Start of Records provided
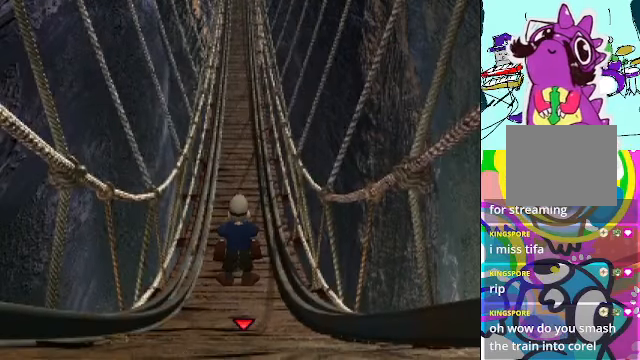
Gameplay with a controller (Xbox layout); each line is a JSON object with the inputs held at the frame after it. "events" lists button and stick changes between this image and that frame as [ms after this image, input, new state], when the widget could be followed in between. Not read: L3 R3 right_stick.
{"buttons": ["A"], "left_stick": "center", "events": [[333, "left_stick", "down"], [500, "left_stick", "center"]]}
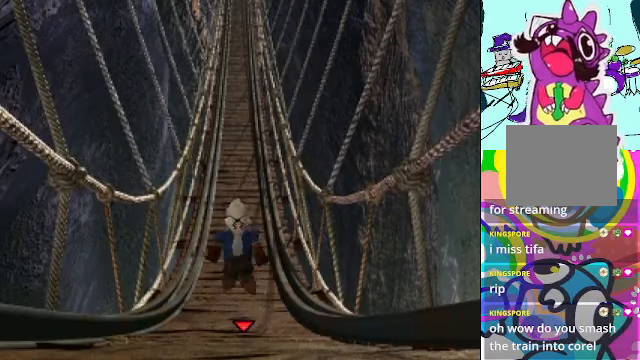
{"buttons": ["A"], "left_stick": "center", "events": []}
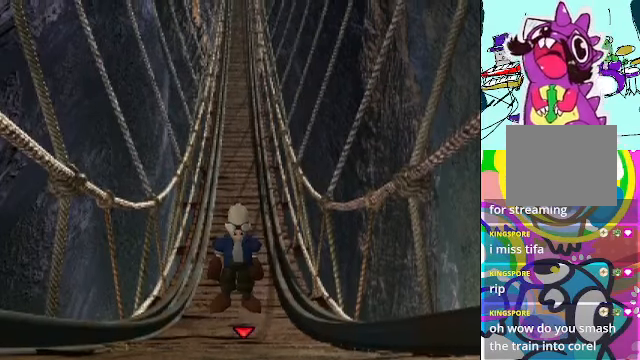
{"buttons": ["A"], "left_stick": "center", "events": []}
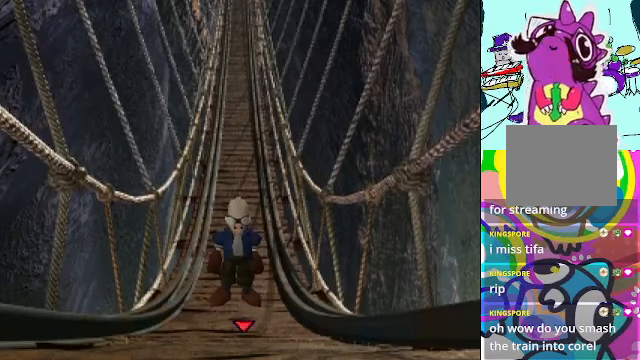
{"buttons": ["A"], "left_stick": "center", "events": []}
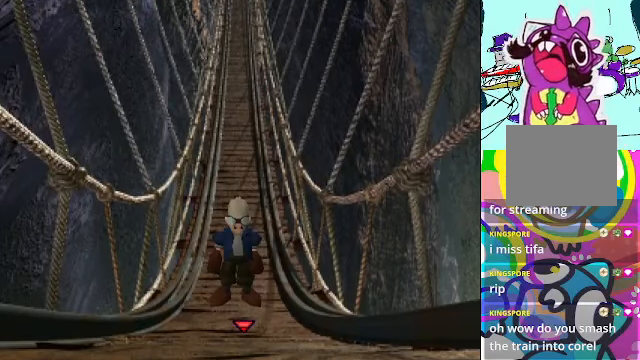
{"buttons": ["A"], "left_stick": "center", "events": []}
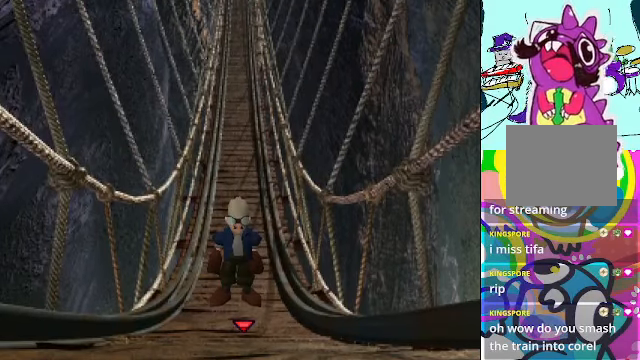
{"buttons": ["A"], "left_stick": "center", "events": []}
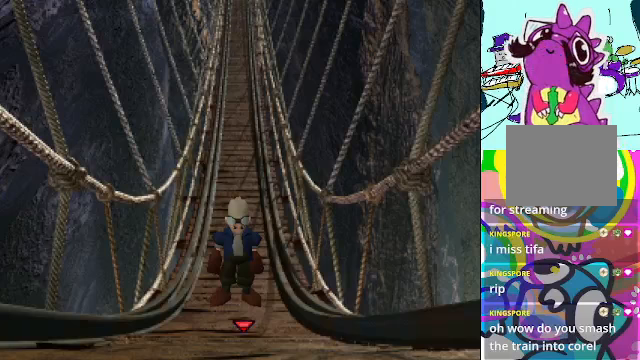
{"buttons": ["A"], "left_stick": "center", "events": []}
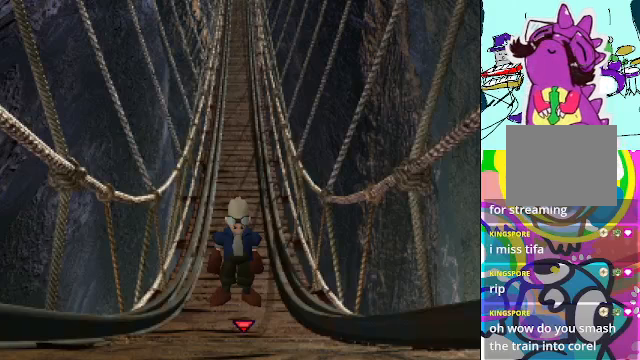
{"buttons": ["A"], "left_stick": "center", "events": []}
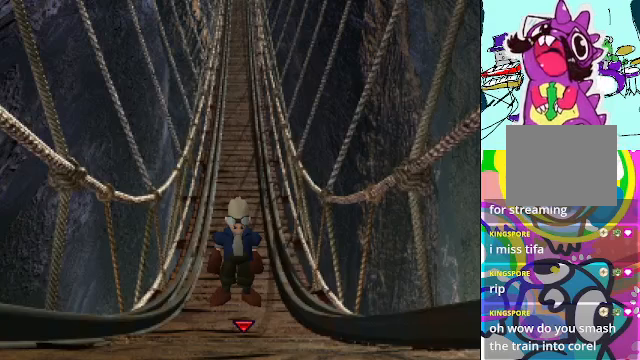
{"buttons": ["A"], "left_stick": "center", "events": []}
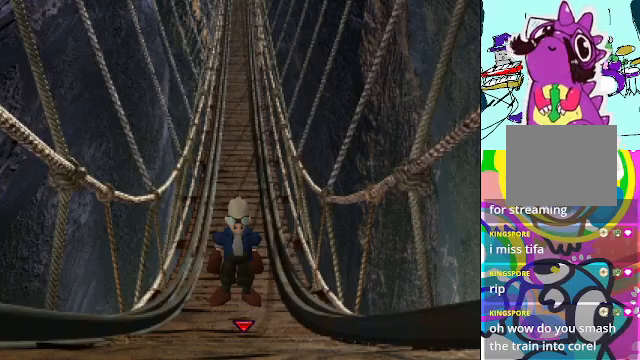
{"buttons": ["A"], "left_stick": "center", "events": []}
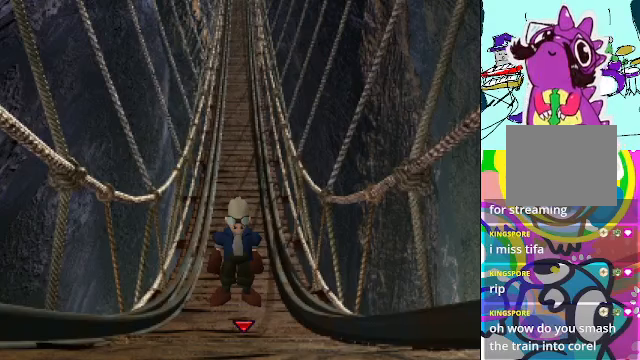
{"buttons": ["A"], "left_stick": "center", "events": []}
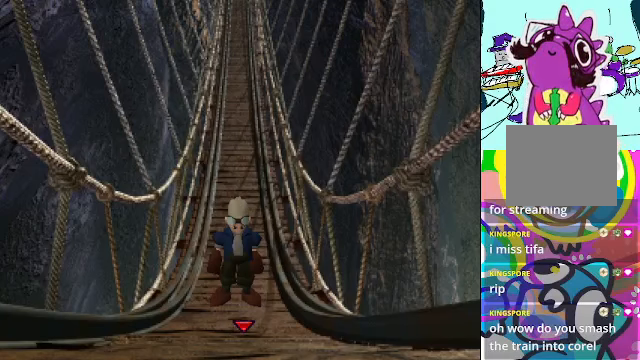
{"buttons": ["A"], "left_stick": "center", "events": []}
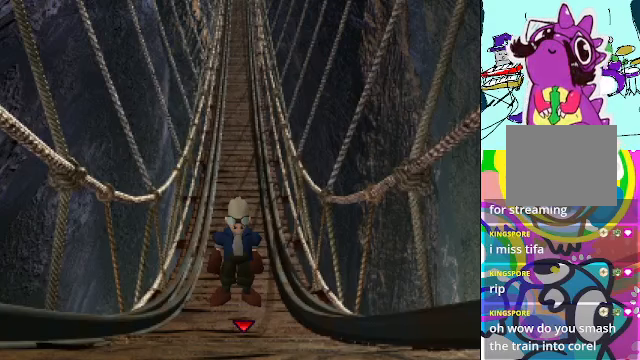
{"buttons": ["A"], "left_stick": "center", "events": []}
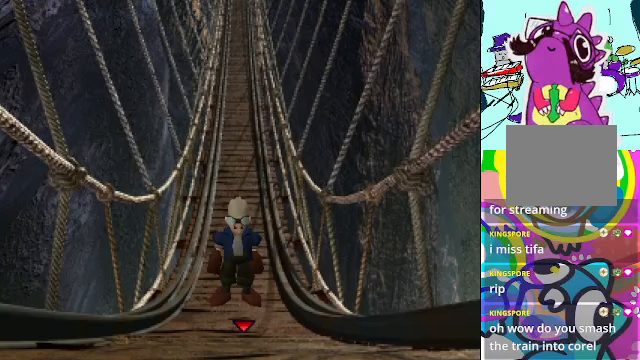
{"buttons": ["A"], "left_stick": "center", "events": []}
End of Records provided
◆ **Instructions for the task**:
The entries above should be given again exactly, minus any pictures.

◆ **Result of the exercise**:
Gameplay with a controller (Xbox layout); each line is a JSON object with the inputs held at the frame after it. "events" lists button and stick changes between this image and that frame as [ms after this image, input, new state], when the widget could be followed in between. Not read: L3 R3 right_stick.
{"buttons": ["A"], "left_stick": "center", "events": [[333, "left_stick", "down"], [500, "left_stick", "center"]]}
{"buttons": ["A"], "left_stick": "center", "events": []}
{"buttons": ["A"], "left_stick": "center", "events": []}
{"buttons": ["A"], "left_stick": "center", "events": []}
{"buttons": ["A"], "left_stick": "center", "events": []}
{"buttons": ["A"], "left_stick": "center", "events": []}
{"buttons": ["A"], "left_stick": "center", "events": []}
{"buttons": ["A"], "left_stick": "center", "events": []}
{"buttons": ["A"], "left_stick": "center", "events": []}
{"buttons": ["A"], "left_stick": "center", "events": []}
{"buttons": ["A"], "left_stick": "center", "events": []}
{"buttons": ["A"], "left_stick": "center", "events": []}
{"buttons": ["A"], "left_stick": "center", "events": []}
{"buttons": ["A"], "left_stick": "center", "events": []}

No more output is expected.